Why 13CABS Is Right And Wrong

There has been a lot of talk today about a campaign launched by Melbourne’s 13CABS – (a co-operative consisting of Yellow Cabs, Black Cabs, and a number of other smaller depots) – with respect to a recent taxi industry review, one recommendation of which has been the proposal to introduce unmarked, London-style “mini-cabs” into the Melbourne market.

The campaign has come under particular criticism due to using the same “scare tactics” that were used in London to warn people of the potential dangers of unmarked “taxis”, highlighting a possible increase in sexual assaults by drivers.

The problem could be very real.

In an unmarked, unlicensed “taxi” – how do you know who is driving you home? Is there a security camera in the vehicle? If something does happen, who do you report it to? Does the vehicle have GPS tracking so that authorities can find it?

How will you identify the vehicle you were in? How do you know the number plates on the vehicle are legitimate and not stolen to hide the identity of the vehicle?

You don’t.

Would you want to be under the influence of a good night out, and have absolutely zero knowledge of who is driving you home?

Granted, there are a lot of dodgy drivers in legitimate taxis, but you at least have the chance to identify the vehicle, and have the company track it on GPS if something were to happen.

These should be your safety concerns with the “mini-cab” proposal.

13CABS are trying also to promote the fact that extra “taxis” on the road will reduce already very low driver incomes – and this is quite correct.

Say for example there are 120,000 taxi dispatches in Melbourne on a busy Saturday night. The approximately 3,500 taxis on the road in Melbourne would get on average around 34 of those jobs each. Lets say the average fare is around $20.00.

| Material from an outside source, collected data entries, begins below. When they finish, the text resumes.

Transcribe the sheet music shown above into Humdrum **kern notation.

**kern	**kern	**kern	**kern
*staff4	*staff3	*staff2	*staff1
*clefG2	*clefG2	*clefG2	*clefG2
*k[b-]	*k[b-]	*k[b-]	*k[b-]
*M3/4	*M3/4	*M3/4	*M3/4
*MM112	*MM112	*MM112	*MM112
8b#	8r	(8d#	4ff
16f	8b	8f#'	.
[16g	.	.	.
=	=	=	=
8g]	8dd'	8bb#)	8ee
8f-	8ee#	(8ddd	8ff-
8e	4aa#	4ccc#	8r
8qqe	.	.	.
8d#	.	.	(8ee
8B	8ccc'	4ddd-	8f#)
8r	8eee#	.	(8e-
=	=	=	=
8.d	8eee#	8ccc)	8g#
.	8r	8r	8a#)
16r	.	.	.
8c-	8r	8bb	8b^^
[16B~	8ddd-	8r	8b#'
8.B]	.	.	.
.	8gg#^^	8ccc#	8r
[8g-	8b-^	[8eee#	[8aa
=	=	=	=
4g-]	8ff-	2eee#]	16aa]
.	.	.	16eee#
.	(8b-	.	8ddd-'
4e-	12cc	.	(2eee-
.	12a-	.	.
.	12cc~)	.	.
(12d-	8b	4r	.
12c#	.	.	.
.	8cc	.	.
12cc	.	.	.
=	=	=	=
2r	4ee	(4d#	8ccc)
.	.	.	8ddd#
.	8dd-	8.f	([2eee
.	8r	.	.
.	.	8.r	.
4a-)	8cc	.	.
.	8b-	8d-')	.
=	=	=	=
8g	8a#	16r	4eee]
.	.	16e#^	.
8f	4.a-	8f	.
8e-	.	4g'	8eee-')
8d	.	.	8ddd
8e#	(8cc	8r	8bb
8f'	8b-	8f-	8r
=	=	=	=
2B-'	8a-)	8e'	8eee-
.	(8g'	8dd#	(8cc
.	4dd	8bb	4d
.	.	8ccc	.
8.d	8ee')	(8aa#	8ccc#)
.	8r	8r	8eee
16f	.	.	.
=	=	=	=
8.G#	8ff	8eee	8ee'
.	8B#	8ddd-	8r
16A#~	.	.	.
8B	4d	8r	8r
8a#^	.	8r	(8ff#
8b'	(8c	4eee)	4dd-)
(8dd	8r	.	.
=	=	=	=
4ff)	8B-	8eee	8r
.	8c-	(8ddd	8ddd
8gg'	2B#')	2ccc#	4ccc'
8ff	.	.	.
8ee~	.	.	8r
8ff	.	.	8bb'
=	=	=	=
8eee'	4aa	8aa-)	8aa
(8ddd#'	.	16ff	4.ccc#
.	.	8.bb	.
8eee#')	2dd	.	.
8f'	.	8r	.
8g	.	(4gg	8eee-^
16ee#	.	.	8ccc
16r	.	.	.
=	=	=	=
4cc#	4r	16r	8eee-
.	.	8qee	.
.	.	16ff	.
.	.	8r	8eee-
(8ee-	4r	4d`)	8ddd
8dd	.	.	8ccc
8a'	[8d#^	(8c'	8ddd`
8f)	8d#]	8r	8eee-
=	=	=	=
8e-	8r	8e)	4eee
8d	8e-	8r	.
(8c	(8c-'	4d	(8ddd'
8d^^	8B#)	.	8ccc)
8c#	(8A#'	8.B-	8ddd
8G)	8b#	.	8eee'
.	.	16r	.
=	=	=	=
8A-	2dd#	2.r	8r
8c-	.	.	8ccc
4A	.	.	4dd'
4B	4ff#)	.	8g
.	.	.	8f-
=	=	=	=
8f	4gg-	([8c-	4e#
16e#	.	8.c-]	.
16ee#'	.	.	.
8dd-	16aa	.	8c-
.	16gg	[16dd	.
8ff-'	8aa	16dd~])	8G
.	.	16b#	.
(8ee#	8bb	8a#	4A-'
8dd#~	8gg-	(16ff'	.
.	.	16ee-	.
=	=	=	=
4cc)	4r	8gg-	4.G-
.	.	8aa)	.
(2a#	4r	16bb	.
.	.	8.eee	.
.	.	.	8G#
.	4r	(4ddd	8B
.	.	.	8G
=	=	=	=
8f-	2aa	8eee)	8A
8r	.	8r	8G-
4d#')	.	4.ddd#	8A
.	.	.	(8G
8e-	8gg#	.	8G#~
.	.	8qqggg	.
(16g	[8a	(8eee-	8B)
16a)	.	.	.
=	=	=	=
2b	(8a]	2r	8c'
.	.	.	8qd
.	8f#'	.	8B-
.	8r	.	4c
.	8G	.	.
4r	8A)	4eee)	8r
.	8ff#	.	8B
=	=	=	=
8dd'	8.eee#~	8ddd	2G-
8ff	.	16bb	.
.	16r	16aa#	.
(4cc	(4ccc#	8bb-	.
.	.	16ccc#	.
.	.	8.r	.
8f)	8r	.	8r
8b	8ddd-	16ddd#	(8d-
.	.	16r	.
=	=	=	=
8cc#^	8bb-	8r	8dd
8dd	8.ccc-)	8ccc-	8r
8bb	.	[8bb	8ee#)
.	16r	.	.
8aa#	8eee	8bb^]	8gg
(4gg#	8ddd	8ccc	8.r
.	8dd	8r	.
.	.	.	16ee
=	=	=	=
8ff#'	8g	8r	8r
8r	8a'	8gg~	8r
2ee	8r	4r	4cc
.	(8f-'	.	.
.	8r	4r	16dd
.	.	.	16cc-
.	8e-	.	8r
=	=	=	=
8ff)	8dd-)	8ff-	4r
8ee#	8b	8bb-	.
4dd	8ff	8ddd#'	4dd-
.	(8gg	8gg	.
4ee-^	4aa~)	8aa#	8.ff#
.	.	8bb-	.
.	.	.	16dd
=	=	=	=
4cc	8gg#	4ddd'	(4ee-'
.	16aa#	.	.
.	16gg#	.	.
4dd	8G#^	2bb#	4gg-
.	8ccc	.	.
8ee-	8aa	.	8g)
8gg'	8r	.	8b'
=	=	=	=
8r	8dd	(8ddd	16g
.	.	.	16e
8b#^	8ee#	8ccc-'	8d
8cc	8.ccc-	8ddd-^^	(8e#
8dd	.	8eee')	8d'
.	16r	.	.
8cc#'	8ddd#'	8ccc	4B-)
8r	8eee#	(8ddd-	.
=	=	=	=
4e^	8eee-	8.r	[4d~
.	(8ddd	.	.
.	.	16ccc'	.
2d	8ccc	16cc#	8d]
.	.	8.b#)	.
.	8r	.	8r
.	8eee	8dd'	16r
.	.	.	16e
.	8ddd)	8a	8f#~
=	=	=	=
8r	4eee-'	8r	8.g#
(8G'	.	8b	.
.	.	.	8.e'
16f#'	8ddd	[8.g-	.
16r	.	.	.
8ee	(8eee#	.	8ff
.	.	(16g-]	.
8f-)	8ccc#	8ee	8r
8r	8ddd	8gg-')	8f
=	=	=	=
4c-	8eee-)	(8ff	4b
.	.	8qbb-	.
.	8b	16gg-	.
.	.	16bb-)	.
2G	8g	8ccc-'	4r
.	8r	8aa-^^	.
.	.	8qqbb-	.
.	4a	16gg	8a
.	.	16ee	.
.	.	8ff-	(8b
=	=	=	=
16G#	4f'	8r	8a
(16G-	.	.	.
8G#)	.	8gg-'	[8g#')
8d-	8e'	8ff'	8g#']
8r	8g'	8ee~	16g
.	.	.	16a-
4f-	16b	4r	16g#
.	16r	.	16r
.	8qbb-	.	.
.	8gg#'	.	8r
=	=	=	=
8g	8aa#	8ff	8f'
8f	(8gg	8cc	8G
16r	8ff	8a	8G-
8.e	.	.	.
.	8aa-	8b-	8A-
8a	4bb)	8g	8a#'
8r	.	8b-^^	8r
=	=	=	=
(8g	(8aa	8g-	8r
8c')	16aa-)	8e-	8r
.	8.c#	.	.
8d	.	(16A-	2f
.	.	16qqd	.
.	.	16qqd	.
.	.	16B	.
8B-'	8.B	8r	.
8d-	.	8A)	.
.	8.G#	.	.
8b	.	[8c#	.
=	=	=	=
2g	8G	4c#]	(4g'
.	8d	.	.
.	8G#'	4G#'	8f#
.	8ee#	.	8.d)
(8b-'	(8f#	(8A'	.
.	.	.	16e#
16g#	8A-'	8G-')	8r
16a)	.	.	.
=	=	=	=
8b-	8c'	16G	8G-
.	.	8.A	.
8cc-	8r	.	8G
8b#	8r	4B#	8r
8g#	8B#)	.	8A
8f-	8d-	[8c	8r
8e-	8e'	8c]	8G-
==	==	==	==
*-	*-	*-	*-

A taxi working the roads properly would put around $685.00 on the meter for the evening. It’s hard work, but it can be done.

Further suppose that 1,000 extra taxis were put on the road. Instead of getting 34 jobs each, they are getting 26 jobs. The average fare isn’t going to change.

Instead of putting $685.00 on the meter, the cab is only going to put around $520.00 on the meter. That’s $160.00 less, of which the driver would have gotten $80.00.

Ask yourself if you would like your boss to pay you $80.00 less a day?

Shitty hey?

So 13CABS is absolutely right to campaign on behalf of all its owners and drivers, against the proposal.

Where 13CABS is absolutely wrong is to use a campaign of scaring people with claims of increased sexual assault, with a confronting leaflet that would scare many people, and particularly women. It’s despicable.

Instead, they should be explaining the problem like I have described it above – in terms everyone would understand. They shouldn’t be risking scaring away the people they’re trying to look after at all times of the day and night, just to make a point that could be made far more openly and honestly.

It is a disgusting attempt to get publicity for their entirely reasonable campaign, and they should hang their heads in shame.

A simple safety tip for any cab ride is to take note of the cab number – (on the doors, on the number plates, and on the dashboard inside the vehicle) – and key it into your mobile phone for future reference.

That way if something happens, you have some information which the police and the taxi company can use to start their investigation with.

In an unmarked “mini-cab”, you’ll have no such thing.